The discussion is the the contingent that believes they are entitled to have someone else pay off their debts. They are face of the generation whether you like it or not. the Middle East conflicts have been nothing but background noise to this generation. That doesn’t mean there hasn’t been indirect prices to pay, but they aren’t prices that the generation are aware of and are consciously directly correlating to the wars.
You’re trying to draw two different discussions together. I am not advocating for college loans having anything to do with the wars in the Middle East as you are trying to do. You said it had no societal impact. That’s patently false. The economy crashed at a critical point (2008) in most peoples lives born in the timeframe that I outlined as they were nearing college and is on its second free fall as Covid hit and inflation runs rampant when we are approaching home-buying age. The wars in the Middle East have contributed greatly to America’s shitty economic downturn even if indirectly. If you don’t think so, then I think you have your head up your ass.
It's not quiet quitting. It's acting your wage. No one is willing to work harder than what they pay for when all they have to show for it are fake promises of raises, bonuses, and promotions. Uh, millennials have been a huge portion of the fighting force in Afghanistan. Some still made it to Iraq. I know when I was doing contract work in Afghanistan, it was mostly millennials.

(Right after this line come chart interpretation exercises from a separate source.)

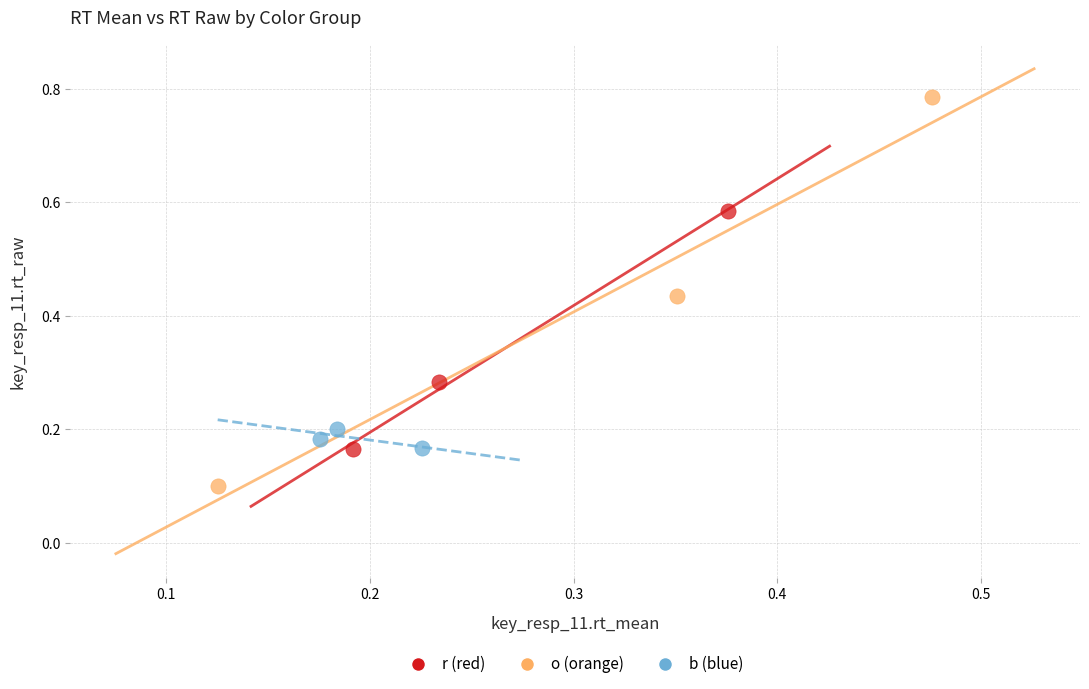

Which series contains the lowest Y value?

o (orange)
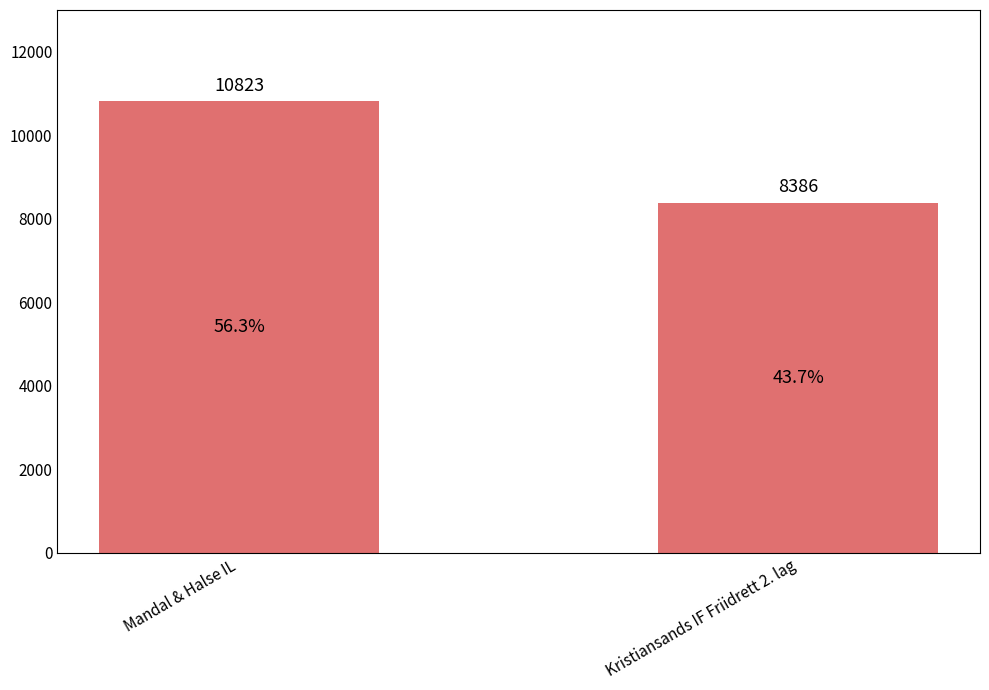

List the labels in order of value, largest first.

Mandal & Halse IL, Kristiansands IF Friidrett 2. lag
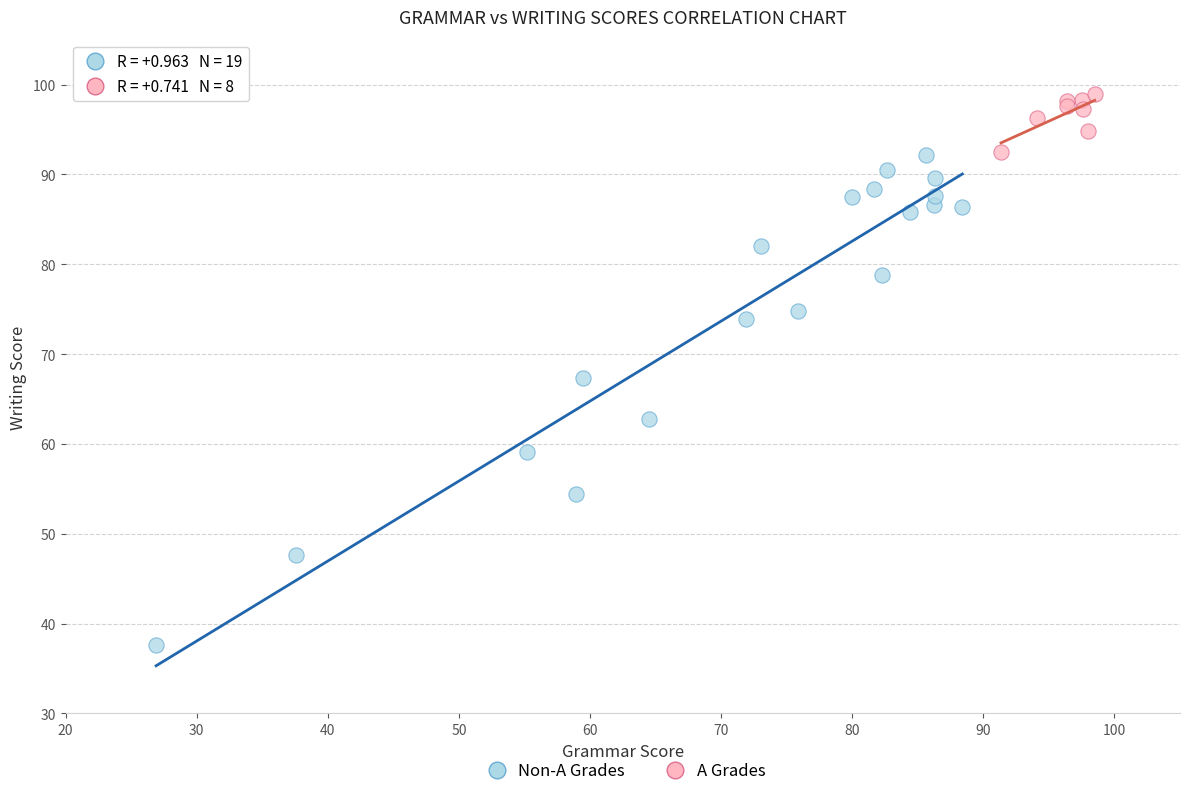

Which series reaches the maximum Y coordinate?

A Grades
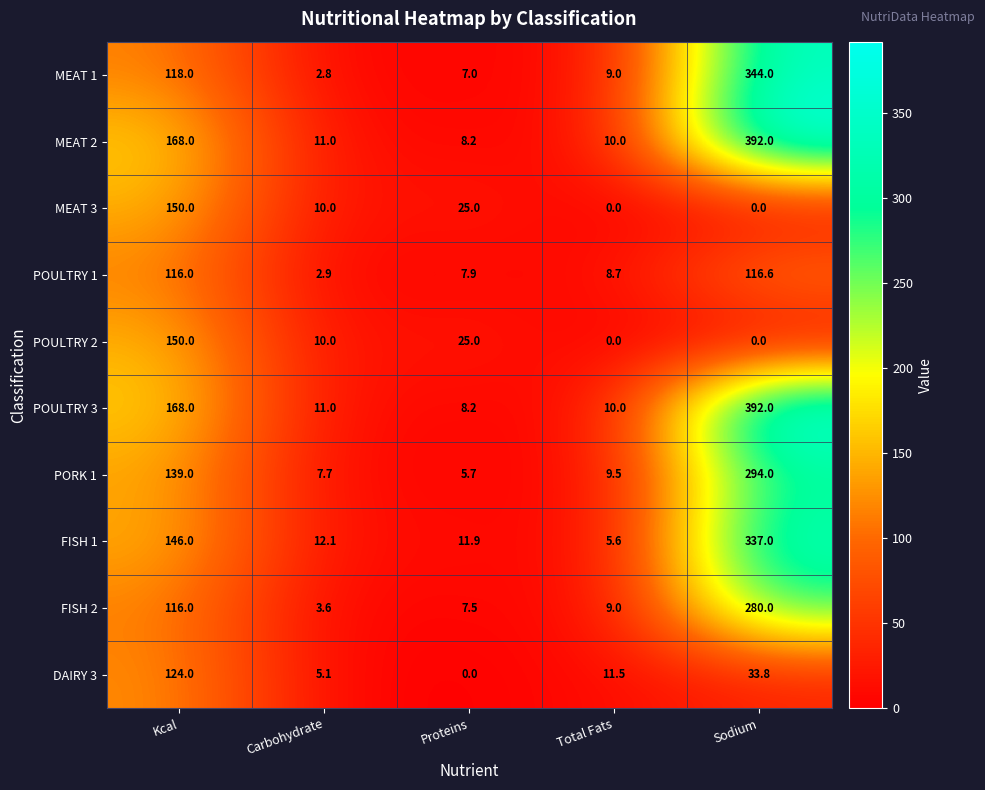

What is the lowest value of the MEAT 2 series?

8.2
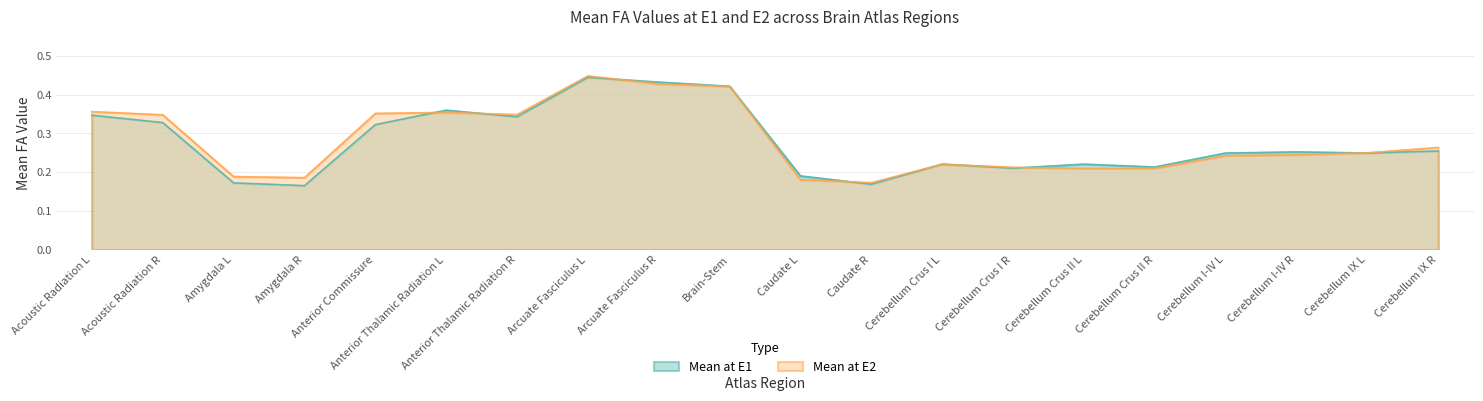

What is the maximum value shown in the chart?

0.4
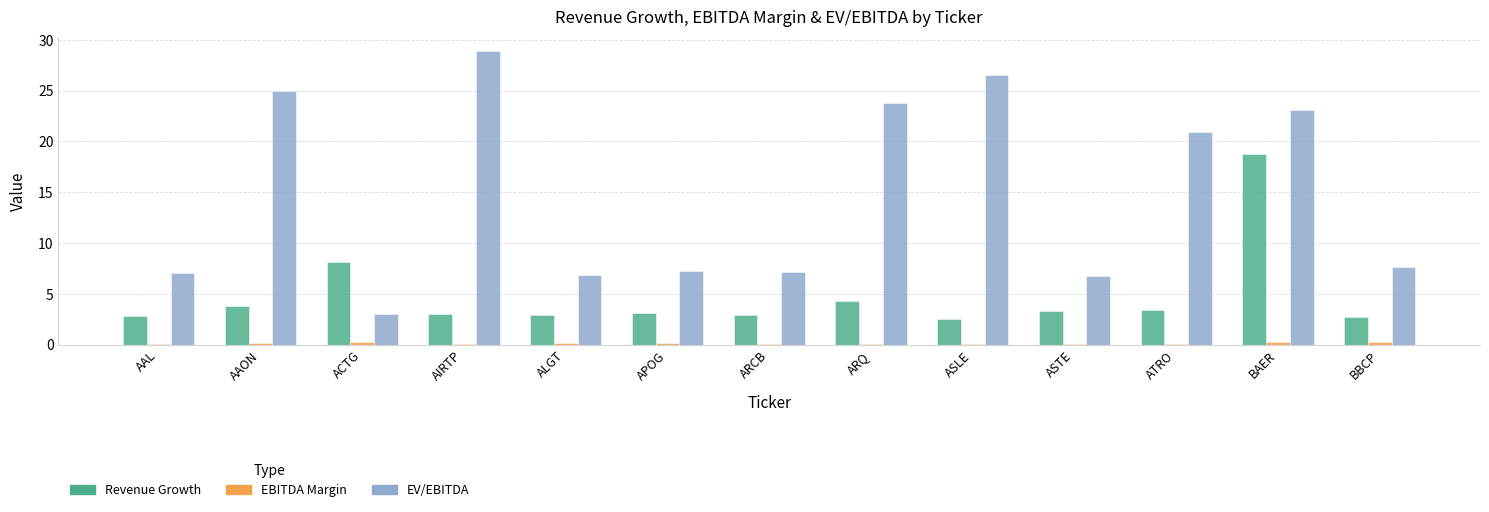

At which category is the sum across all series the highest?

BAER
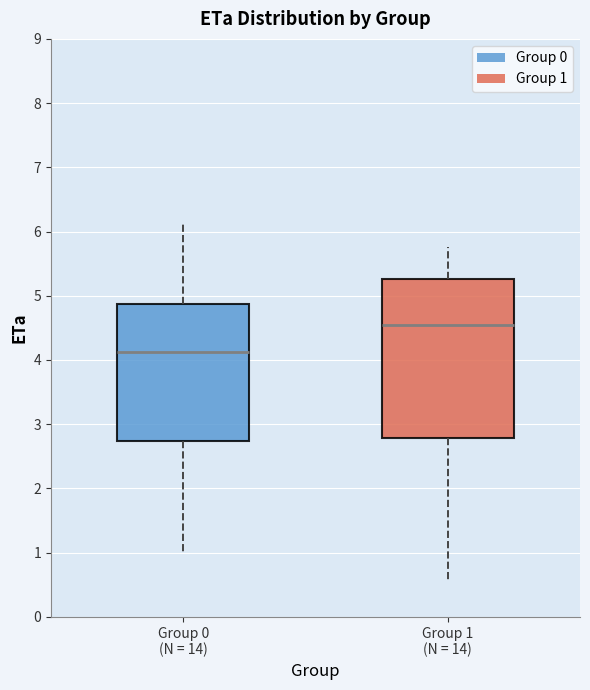

Reading left to right, transcribe this box plot: for each box, give where its median line is, the range the box spans, and where its two whiskers end, as read against the y-axis. The values are not printed on the chart, so give them approximately, as read against the axis.

Group 0 (N = 14): median 4.1, box 2.7 to 4.9, whiskers 1.0 to 6.1
Group 1 (N = 14): median 4.5, box 2.8 to 5.3, whiskers 0.6 to 5.8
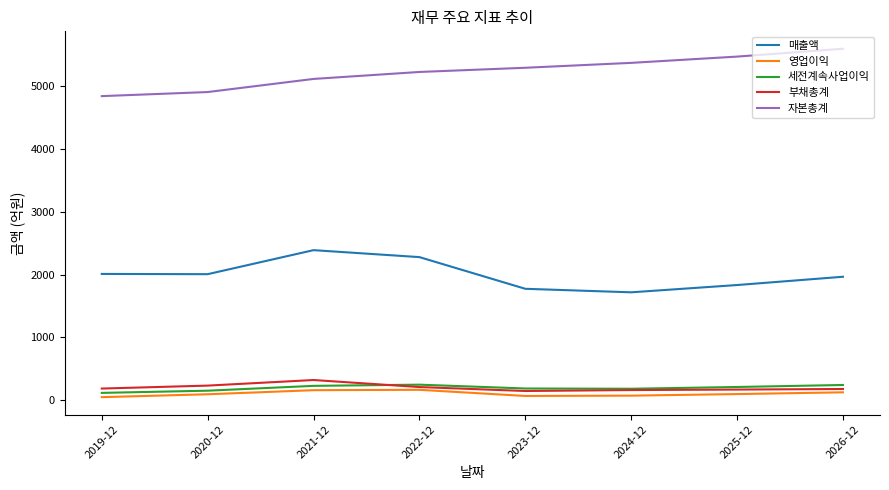

Count the number of categories in the chart.

8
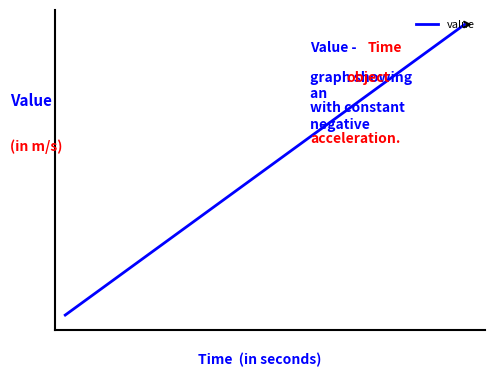

Does the chart display data point markers on the line(s)?

No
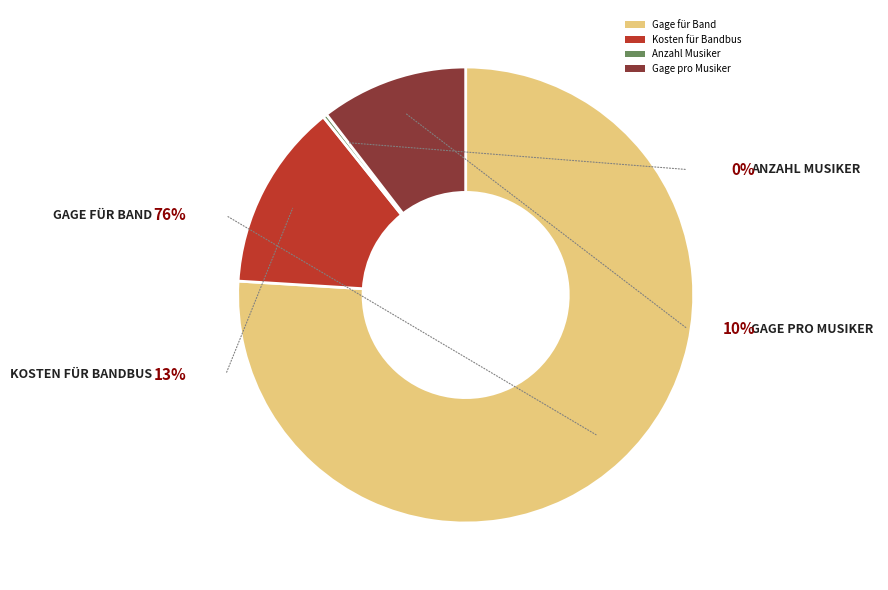

How much of the chart is everything except Gage für Band?

24.0%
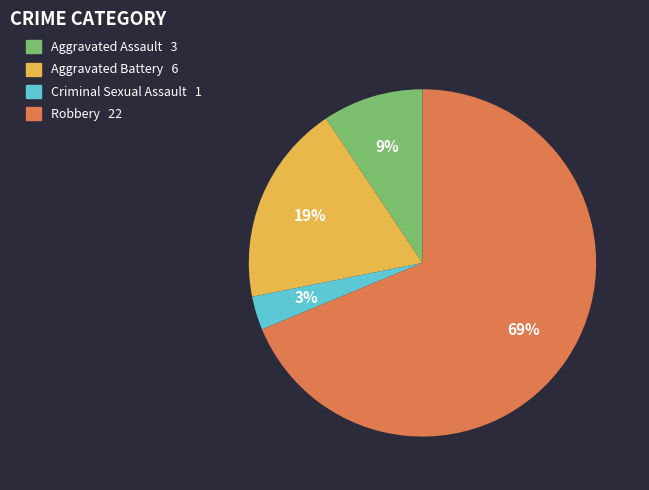

To the nearest percent, what percentage of the pie is Aggravated Battery?

19%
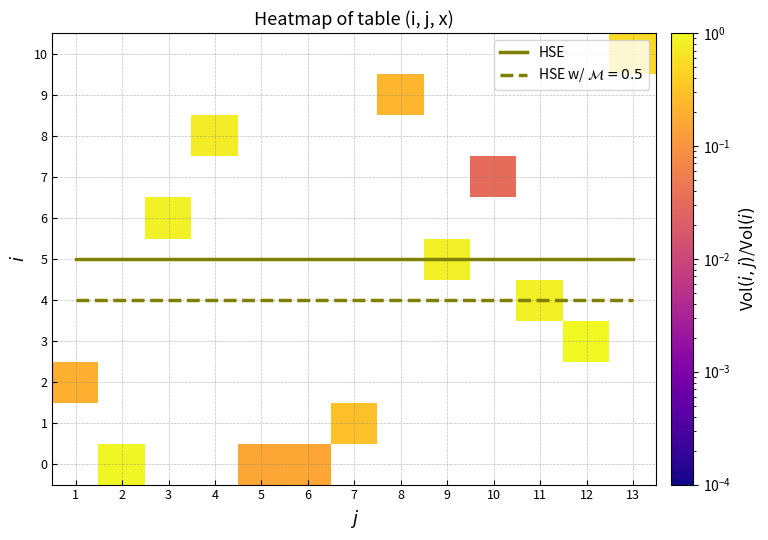

The HSE series shows 5 at 8. True or false?

True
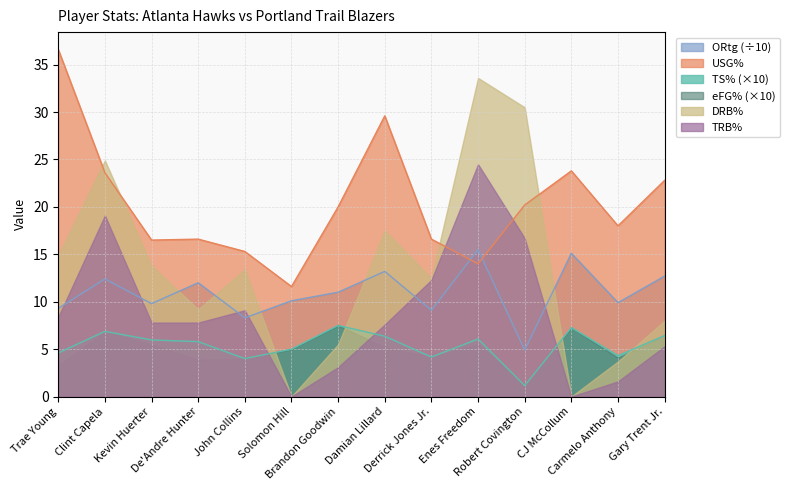

What is the maximum value shown in the chart?

36.6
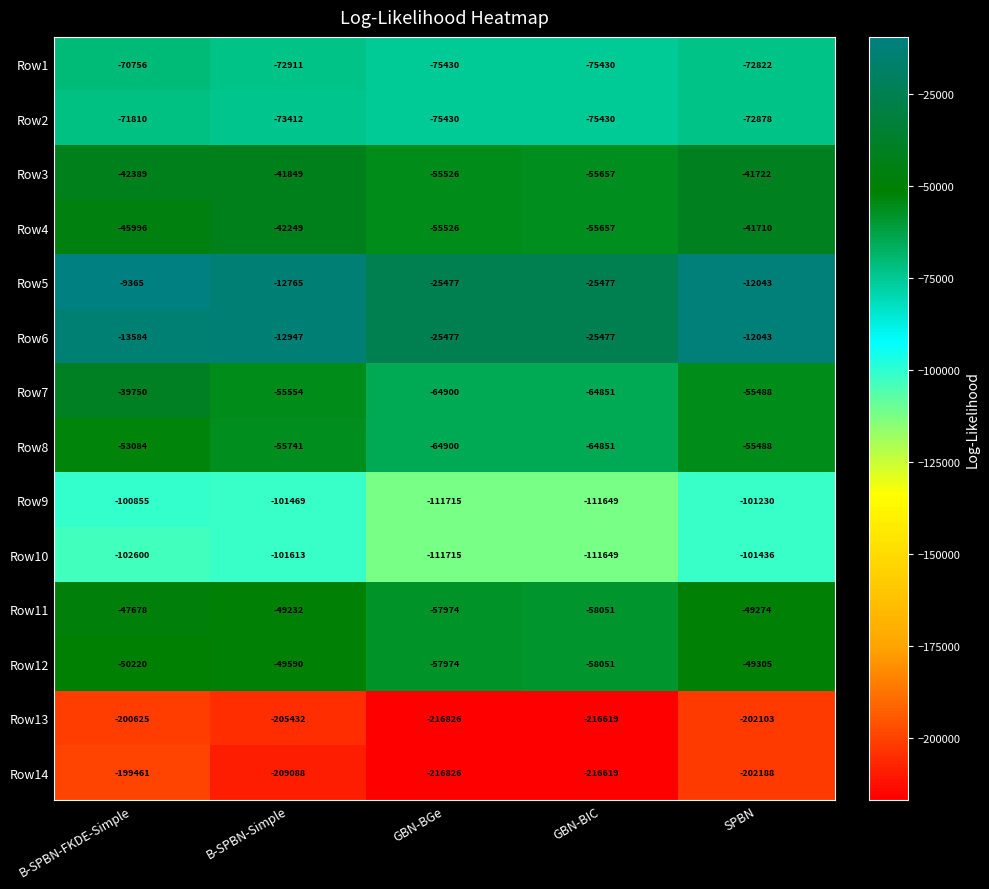

True or false: Row9 has a value of -101230 at SPBN.

True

The other big difference between the 70's/80's and now is that back then you at least had the idea that you might find a job and make a career out of working for that company. Today, fuhgeddaboutit. Most people are treated graciously when management wants something and like total dirt at all other times. The gig economy is all about controlling your employees by scheduling them in ways that it is hard for them to latch on somewhere else, even though you are carefully controlling their hours so that they are not full time and not eligible for benefits. This happens everywhere and to almost every young worker at entry level. Then we get upset when they take their job less seriously? Come on you guys know what's happening out there.